On x86, lock
-prefixed instructions such as lock cmpxchg
provide barrier semantics in addition to their atomic operation: for normal memory access on write-back memory regions, reads and writes are not re-ordered across lock
-prefixed instructions, per section 8.2.2 of Volume 3 of the Intel SDM:
Reads or writes cannot be reordered with I/O instructions, locked instructions, or serializing instructions.
This section applies only to write-back memory types. In the same list, you find an exception where it notes that weakly ordered stores are not ordered:
- Reads are not reordered with other reads.
- Writes are not reordered with older reads.
- Writes to memory are not reordered with other writes, with the following exceptions: —
streaming stores (writes) executed with the non-temporal move instructions (MOVNTI, MOVNTQ, MOVNTDQ, MOVNTPS, and MOVNTPD); and —
string operations (see Section 8.2.4.1).
Note that there is no exception made for non-temporal instructions in any other items in the list, e.g., in the item referring to lock-prefixed instructions.

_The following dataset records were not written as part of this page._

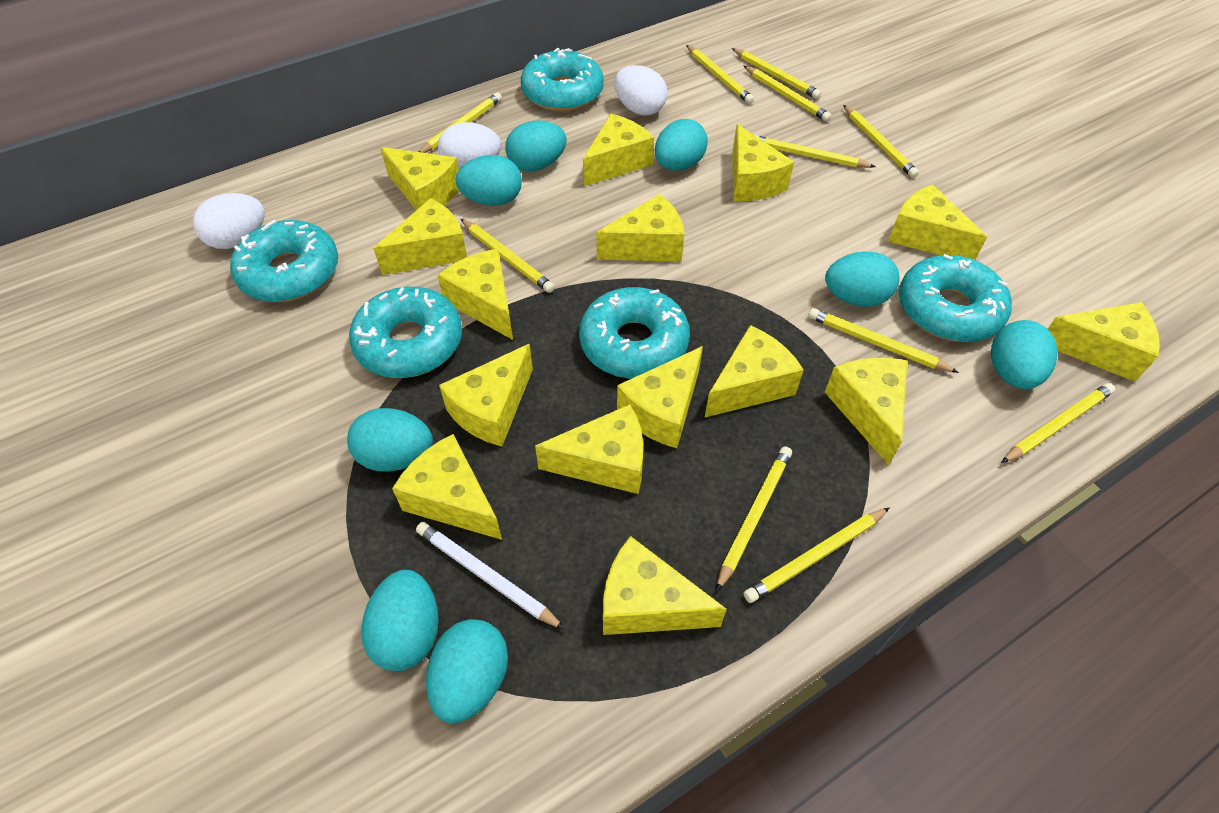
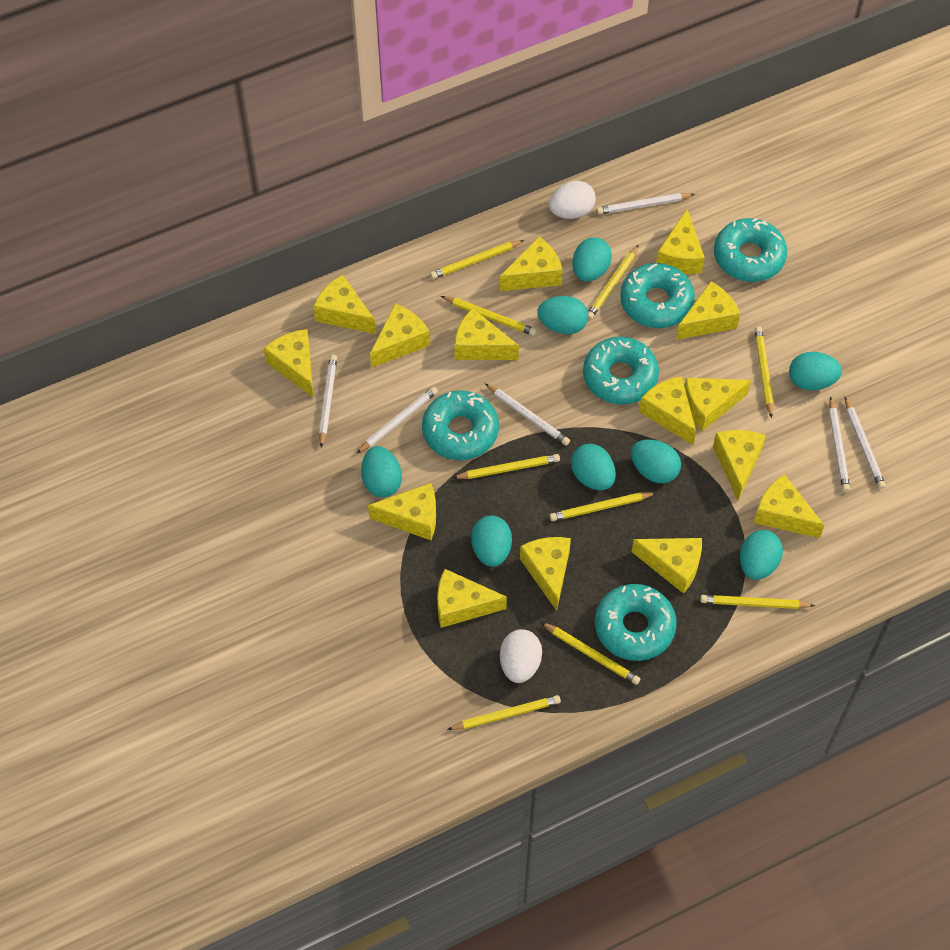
white egg: 3 -> 2
white pencil: 1 -> 6
yellow pencil: 11 -> 9

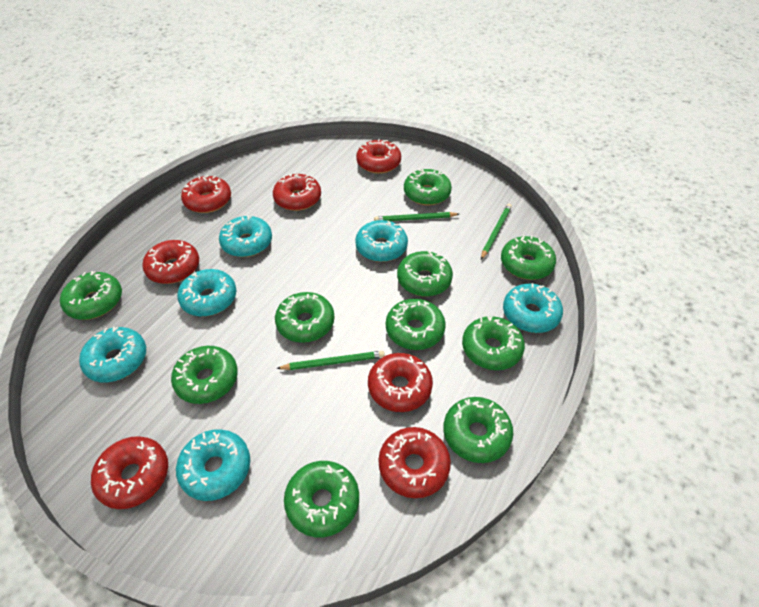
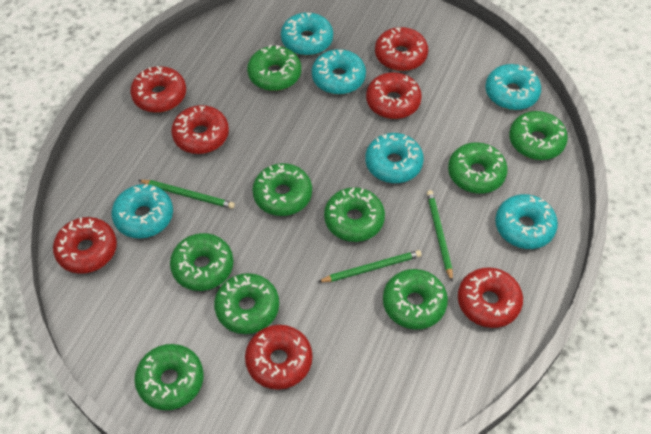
green donut: 10 -> 9

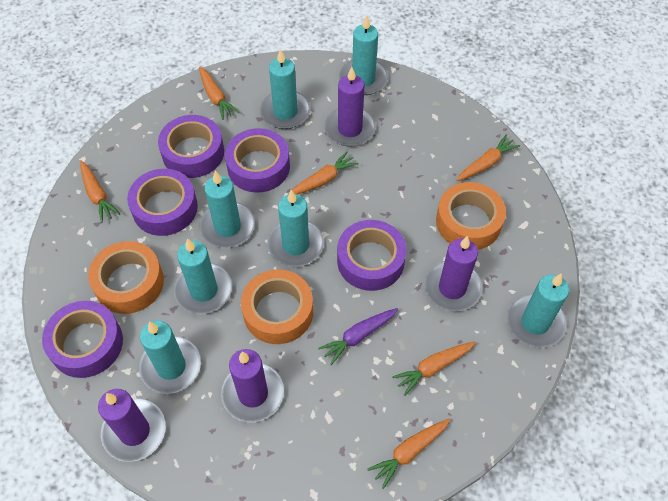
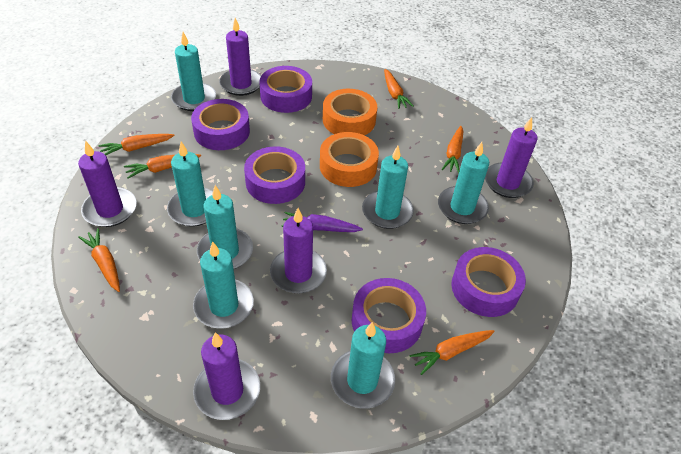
orange tape: 3 -> 2
purple candle: 4 -> 5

In various other sections of the guide, it is mentioned that the mfence
and/or sfence
instructions can be used to order memory when weakly ordered (non-temporal) instructions are used. These sections generally don't mention lock
-prefixed instruction as an alternative.
All that leaves me uncertain: do lock
-prefixed instructions provide the same full barrier that mfence
provides between weakly ordered (non-temporal) instructions on WB memory? The same question applies again but to any type of access on WC memory.